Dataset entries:
↓↓↓
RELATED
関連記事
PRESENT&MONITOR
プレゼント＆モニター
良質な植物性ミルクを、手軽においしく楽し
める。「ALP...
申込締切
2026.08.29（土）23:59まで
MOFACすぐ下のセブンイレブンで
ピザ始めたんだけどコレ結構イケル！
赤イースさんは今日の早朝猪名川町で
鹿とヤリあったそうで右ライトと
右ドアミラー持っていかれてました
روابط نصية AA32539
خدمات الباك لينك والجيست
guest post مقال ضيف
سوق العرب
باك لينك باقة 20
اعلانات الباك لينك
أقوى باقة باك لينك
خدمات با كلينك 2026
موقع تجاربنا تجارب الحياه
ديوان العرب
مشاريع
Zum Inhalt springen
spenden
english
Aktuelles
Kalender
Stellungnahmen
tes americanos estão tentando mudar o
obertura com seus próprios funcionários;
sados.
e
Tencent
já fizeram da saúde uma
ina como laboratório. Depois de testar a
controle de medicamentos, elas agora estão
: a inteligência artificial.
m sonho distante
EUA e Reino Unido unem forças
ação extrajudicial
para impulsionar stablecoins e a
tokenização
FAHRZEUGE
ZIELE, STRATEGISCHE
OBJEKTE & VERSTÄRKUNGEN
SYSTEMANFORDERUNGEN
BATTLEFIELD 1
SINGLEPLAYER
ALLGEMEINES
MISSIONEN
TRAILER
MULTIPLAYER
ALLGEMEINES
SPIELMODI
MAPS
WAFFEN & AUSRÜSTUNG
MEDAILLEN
↑↑↑
WHAT IS REQUIRED
Rewrite the text of the entries above with "ALLGEMEINES" swapped for "ÜBERSICHT" wherever it appears, keeping everything else the same.

EXERCISE RESULT
RELATED
関連記事
PRESENT&MONITOR
プレゼント＆モニター
良質な植物性ミルクを、手軽においしく楽し
める。「ALP...
申込締切
2026.08.29（土）23:59まで
MOFACすぐ下のセブンイレブンで
ピザ始めたんだけどコレ結構イケル！
赤イースさんは今日の早朝猪名川町で
鹿とヤリあったそうで右ライトと
右ドアミラー持っていかれてました
روابط نصية AA32539
خدمات الباك لينك والجيست
guest post مقال ضيف
سوق العرب
باك لينك باقة 20
اعلانات الباك لينك
أقوى باقة باك لينك
خدمات با كلينك 2026
موقع تجاربنا تجارب الحياه
ديوان العرب
مشاريع
Zum Inhalt springen
spenden
english
Aktuelles
Kalender
Stellungnahmen
tes americanos estão tentando mudar o
obertura com seus próprios funcionários;
sados.
e
Tencent
já fizeram da saúde uma
ina como laboratório. Depois de testar a
controle de medicamentos, elas agora estão
: a inteligência artificial.
m sonho distante
EUA e Reino Unido unem forças
ação extrajudicial
para impulsionar stablecoins e a
tokenização
FAHRZEUGE
ZIELE, STRATEGISCHE
OBJEKTE & VERSTÄRKUNGEN
SYSTEMANFORDERUNGEN
BATTLEFIELD 1
SINGLEPLAYER
ÜBERSICHT
MISSIONEN
TRAILER
MULTIPLAYER
ÜBERSICHT
SPIELMODI
MAPS
WAFFEN & AUSRÜSTUNG
MEDAILLEN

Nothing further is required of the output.